There is enormous tension once you know the game. Every situation in every inning can mean the win, though this only becomes obvious in the late innings. To succeed players have to be fanatical on every play. The other famous aspect I didn't mention is the game's measure of time, not continuously on a clock, but discretely in outs and innings. It really never is over until the final play. The comebacks in baseball are impossible in any other sport that I know of, certainly in any with a clock. This is also true of the season, since there are 162 games in the major leagues. So a 10-game deficit can still be overcome even with a month or two (out of six) to go. One man on a sudden hot streak can turn around a whole team. This allows a lot of space for hope and delusion in the fan. Despite the unusual number of spectacular comebacks, for every comeback story there are a great many more close calls. The elimination and championship structure is still such that hope is crushed 29 times out of 30, statistically speaking. If a 10-game deficit can be overcome, then that also means a dominant team can collapse just as spectacularly. There is a legend of long-term suffering attached to pretty much every team except the Yankees, Cardinals and Marlins. (Maybe the Dodgers, since they've been in LA.)
The devotee of any of the other 27 teams can tell you a highly particular story of memorable failure, outrageous moments of fate and how each of them acquired a fatalist worldview; although fans of the Cubs, Red Sox, Phillies, Indians, old Brooklyn Dodgers and Mets are in a special league of pain. There was a funny movie about this called Game Six, written by Don DeLillo with Robert Downey and Michael Keaton.
Were.

Nah, who am I kidding, still are. 1986 will never die, not for me.
Even
the most cinematic comeback miracle ever can't change us.
We love complaining more than rejoicing...well, not quite...but...well...
Winning felt a little
weird, losing is comfortable, losing is...home.
There was also a certain pride, in having endured so many
epic heart-shattering losses.
But if a Red Sox fan can't derive a newfound eternal optimism from the immortal 2004 season...
Well, serves him or her right.
Love your posts in this thread, Jack.
Also love the Randy Johnson dove, the Doc LSD no-hitter, all knuckleballers but especially
Dickey 
(someday there will be a female MLB pitcher, and she'll be a knuckleballer, maybe submariner to boot.) Also loooove the argument for untimed sports' aesthetic superiority, bks, and Kretchmar whoever you are. And this made me choke with envy:
NaturalMystik wrote:My part-time job has me working every home game for our local MLB team, part of my job is to actually watch the game so I'm seeing a ton of baseball these days. Frankly I'm not much of a fan, but you can't spend that much time watching something without getting into it at least a little. Classic case of cognitive dissonance... I just really hate all the pitching shenanigans some of the teams play (cough*Rays*cough), enough with the mound meetings and stall tactics and play the damn game. Old time baseball!


[<<<<radiating envy]
So, I'll just block that out and return to that awesome gif of Dickey.
Six Hits of Sunshine wrote:And now for your consideration: a Dickey knuckleball in slow mo...like a leaf dancing in the wind...

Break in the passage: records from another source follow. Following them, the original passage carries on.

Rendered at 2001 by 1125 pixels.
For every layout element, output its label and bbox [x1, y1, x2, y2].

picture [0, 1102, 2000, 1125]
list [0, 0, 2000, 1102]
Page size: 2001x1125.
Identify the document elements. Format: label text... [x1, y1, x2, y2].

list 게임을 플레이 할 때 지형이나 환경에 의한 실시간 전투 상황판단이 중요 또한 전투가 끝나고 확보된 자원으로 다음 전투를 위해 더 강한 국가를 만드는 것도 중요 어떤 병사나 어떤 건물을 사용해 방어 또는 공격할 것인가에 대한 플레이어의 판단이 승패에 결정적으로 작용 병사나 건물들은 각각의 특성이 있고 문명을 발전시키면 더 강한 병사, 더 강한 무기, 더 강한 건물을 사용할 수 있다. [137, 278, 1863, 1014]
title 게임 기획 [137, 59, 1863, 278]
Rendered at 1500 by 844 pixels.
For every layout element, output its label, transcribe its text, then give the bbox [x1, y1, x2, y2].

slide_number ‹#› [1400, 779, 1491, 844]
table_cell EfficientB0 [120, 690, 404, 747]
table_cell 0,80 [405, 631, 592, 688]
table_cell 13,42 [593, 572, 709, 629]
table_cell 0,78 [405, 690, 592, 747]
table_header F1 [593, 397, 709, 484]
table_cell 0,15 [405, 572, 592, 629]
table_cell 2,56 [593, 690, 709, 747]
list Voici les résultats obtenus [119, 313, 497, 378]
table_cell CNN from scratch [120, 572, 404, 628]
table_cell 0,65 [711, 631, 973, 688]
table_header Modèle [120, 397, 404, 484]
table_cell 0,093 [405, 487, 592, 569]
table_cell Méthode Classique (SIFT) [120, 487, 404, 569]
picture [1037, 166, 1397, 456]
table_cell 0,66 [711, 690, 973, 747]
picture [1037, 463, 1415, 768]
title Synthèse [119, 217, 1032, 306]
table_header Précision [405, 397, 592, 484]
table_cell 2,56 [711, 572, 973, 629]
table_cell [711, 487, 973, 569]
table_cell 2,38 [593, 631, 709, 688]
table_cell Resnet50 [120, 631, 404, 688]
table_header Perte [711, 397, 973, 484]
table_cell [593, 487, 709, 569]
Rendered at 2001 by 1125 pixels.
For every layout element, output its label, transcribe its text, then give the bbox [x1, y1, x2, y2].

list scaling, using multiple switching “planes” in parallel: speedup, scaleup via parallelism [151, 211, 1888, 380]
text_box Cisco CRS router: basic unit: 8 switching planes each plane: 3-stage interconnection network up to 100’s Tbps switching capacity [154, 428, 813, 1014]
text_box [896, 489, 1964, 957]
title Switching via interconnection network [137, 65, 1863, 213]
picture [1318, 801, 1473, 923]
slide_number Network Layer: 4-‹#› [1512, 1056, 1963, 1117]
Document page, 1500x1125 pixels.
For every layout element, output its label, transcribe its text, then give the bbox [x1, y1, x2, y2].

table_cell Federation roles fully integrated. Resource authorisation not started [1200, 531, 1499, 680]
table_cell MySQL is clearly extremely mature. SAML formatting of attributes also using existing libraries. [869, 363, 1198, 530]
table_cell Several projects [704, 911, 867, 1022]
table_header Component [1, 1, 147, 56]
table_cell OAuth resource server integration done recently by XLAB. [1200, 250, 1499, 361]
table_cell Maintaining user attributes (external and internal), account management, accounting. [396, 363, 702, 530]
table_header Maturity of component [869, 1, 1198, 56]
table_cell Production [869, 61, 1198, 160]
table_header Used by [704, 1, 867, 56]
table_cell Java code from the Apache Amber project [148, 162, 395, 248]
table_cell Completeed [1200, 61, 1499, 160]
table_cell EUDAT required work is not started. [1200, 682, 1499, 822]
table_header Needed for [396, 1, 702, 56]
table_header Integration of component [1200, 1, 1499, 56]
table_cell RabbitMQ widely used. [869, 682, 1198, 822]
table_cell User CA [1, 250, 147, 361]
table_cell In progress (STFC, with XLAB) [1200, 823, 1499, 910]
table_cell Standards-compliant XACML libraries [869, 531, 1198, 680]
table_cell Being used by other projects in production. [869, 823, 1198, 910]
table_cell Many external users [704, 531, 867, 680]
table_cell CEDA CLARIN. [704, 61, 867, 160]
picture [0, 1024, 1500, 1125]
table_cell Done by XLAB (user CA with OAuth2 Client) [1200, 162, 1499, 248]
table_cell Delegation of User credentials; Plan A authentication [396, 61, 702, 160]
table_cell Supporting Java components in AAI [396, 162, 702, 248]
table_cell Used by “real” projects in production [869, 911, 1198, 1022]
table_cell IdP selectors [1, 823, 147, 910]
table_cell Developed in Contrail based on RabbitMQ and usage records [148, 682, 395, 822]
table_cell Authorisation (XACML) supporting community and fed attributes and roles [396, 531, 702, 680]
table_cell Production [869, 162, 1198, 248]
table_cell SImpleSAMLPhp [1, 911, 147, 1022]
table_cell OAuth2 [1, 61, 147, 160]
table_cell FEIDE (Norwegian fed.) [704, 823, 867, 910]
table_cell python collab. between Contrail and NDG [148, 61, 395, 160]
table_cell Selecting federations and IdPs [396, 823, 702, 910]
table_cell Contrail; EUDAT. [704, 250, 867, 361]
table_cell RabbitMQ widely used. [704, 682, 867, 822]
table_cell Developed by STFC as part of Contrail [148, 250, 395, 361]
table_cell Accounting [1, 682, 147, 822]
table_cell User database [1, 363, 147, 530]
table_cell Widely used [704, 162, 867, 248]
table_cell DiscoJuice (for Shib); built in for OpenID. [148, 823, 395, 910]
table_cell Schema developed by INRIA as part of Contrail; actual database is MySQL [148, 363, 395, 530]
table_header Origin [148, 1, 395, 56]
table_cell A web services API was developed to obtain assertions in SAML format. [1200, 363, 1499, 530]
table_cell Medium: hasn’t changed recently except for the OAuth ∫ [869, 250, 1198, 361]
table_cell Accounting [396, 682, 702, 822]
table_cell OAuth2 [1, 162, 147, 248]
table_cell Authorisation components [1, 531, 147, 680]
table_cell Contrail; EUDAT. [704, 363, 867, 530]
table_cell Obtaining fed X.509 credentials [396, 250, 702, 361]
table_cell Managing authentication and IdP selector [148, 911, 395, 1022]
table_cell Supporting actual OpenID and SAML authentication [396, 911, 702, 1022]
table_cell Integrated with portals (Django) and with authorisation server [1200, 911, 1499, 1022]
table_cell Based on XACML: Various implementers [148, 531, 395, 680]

(I was part of what I think was -- and probably still is -- the most exhaustively-realistic fantasy baseball league known to man. All teams -- except the fucking Yankees and the Cardinals, whose rosters were dispersed to lubricate transactionality -- with entire rosters, scored by a select set of sabermetric stats. I was the Rays. In 2006. I wound up dabbling in acquiring fetishes and indulging in prejudices, like, I hoarded every known knuckleballer in the majors and minors. Yes, there was/is a 100% complete minors. 2006 was a good year to have the Rays prospect-wise. And the rules...so complex and real that the league probably would serve as good practice for prospective GM's. Seriously. The Wood, the Abad, and the Uggla. WAU. How I miss thee.)
Should be an interesting season, for us in Boston. No expectations. I like it.